Camera intrinsics data
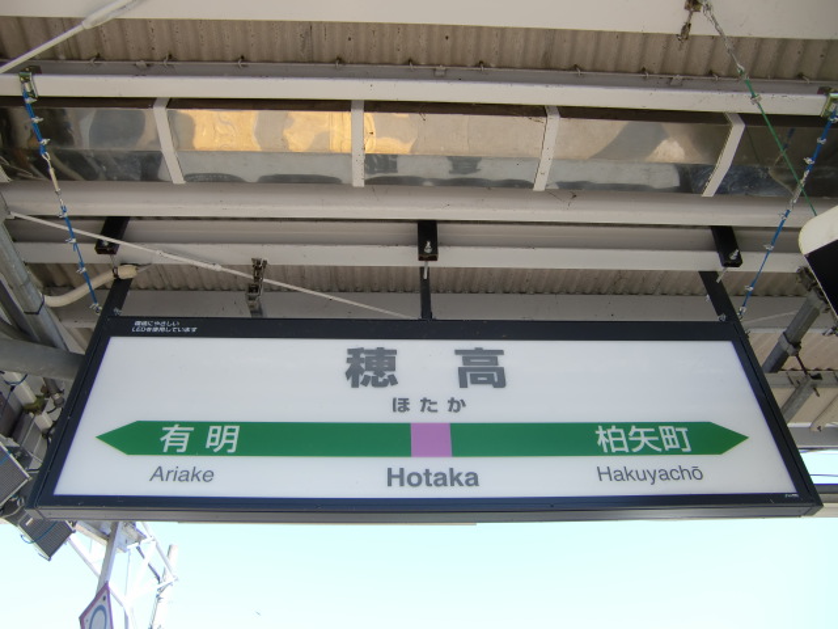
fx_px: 678
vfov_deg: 49.7
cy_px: 314
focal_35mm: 28
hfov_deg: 63.4
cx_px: 419
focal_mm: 4.9
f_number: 2.6
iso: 64
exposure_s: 1/320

*What to produce*
Starting at the line that contains "focal_35mm: 28", retype each remaining line of the records exactly; that line and the last line are both included.

*Answer*
focal_35mm: 28
hfov_deg: 63.4
cx_px: 419
focal_mm: 4.9
f_number: 2.6
iso: 64
exposure_s: 1/320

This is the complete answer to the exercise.